Adam told him he was 21.

‘I had a son of 20. He’s dead.’

‘I’m sorry,’ Adam said.

‘He was shot in the lungs and in the stomach. He died in great pain.’

Adam remained silent.

‘Do you know who shot him?’

‘The reds … Anarchists, Communists, Trotskyists …’

‘He was shot at Badajoz by the Legion. He was fighting for the reds.’

The rain had stopped and there were patches of blue in the sky and despite the sporadic gunfire, a bird was singing on the telegraph wire. Inside the bunker a radio crackled.

Delgado turned to the captain. ‘Escort this man to his trench,’ he said. ‘I want to hear more about this non-exploding shell.’

The captain put on his cap and drew his pistol.

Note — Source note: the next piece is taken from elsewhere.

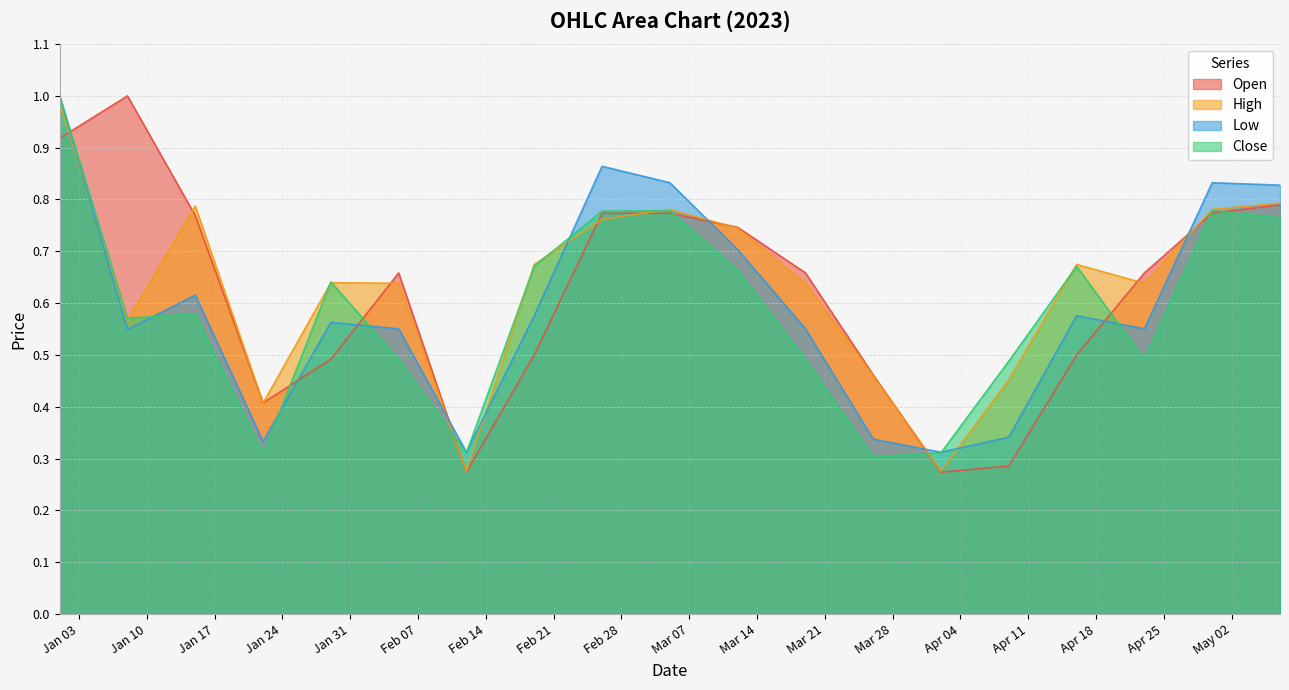

List the series in order of their peak value, lowest first.

High, Open, Low, Close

‘That’s not necessary,’ Adam said but the captain who was young and glossy, like Paco had been, prodded the barrel of the pistol, a Luger, in the direction of the trench.

‘How old are you sir?’ Adam asked the captain.

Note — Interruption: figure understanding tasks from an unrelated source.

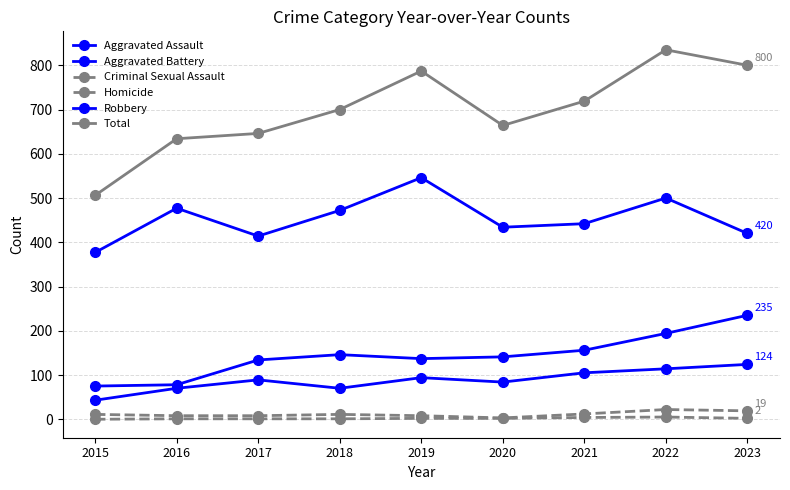

The value of Aggravated Battery at 2015 is 101. True or false?

False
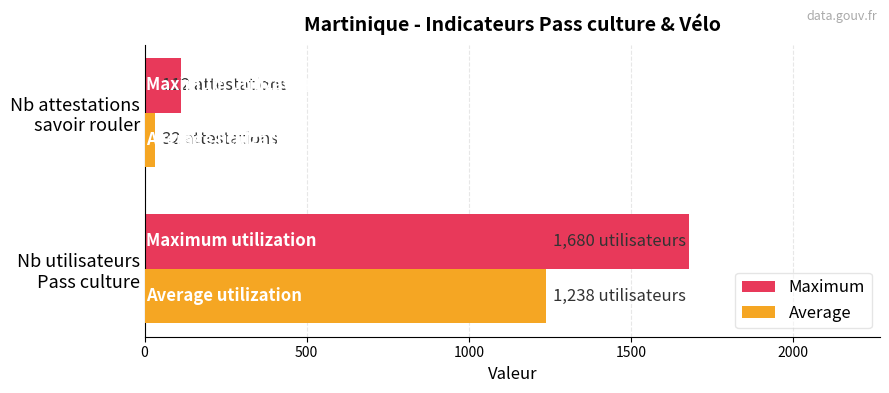

What is the minimum value shown in the chart?

32.0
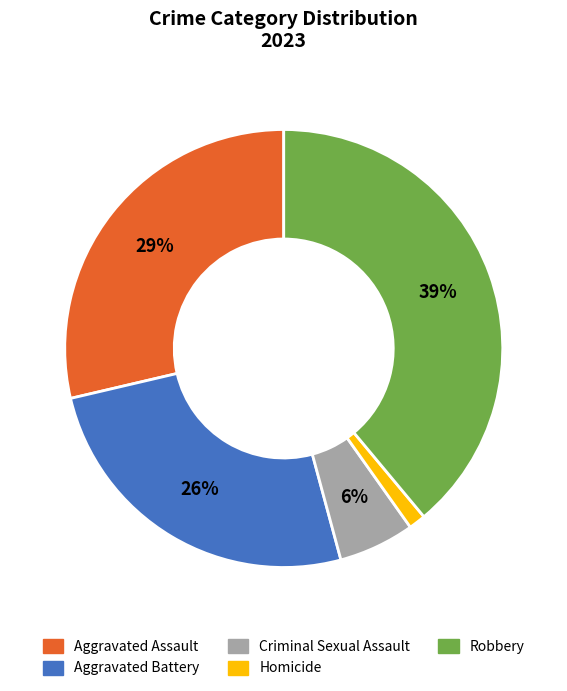

To the nearest percent, what is the average slice percentage?

20%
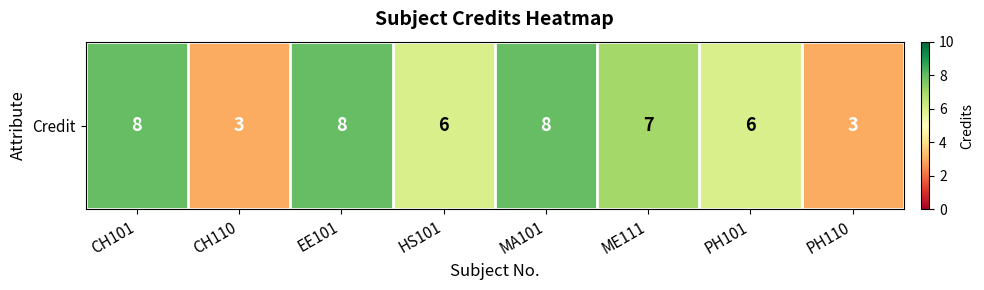

Reading left to right, extract all data points from this chart.

8	3	8	6	8	7	6	3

‘May God be with you if there isn’t any shell,’ the captain said.

A sparrow-hawk hovered above them.

They were ten yards from the trench when the shell blew.

The attack was delayed until dawn the following day. Then, supported by a barrage from their batteries of 155 mm artillery and a baptismal blast from the Condor Legion’s 88 mm guns, they moved, legionnaires and Moors, across the wet, blasted earth where, in the summer, corn had rippled, towards the river separating them from the enemy.

Some time during the fighting, when the barrel of his rifle was hot and there was blood on the bayonet and his ears ached with gunfire and his skull was full of battle, he vaguely noticed a plane drop from the sky, gently like a broken bird; he thought it levelled out but he couldn’t be sure because by then he was busy killing again.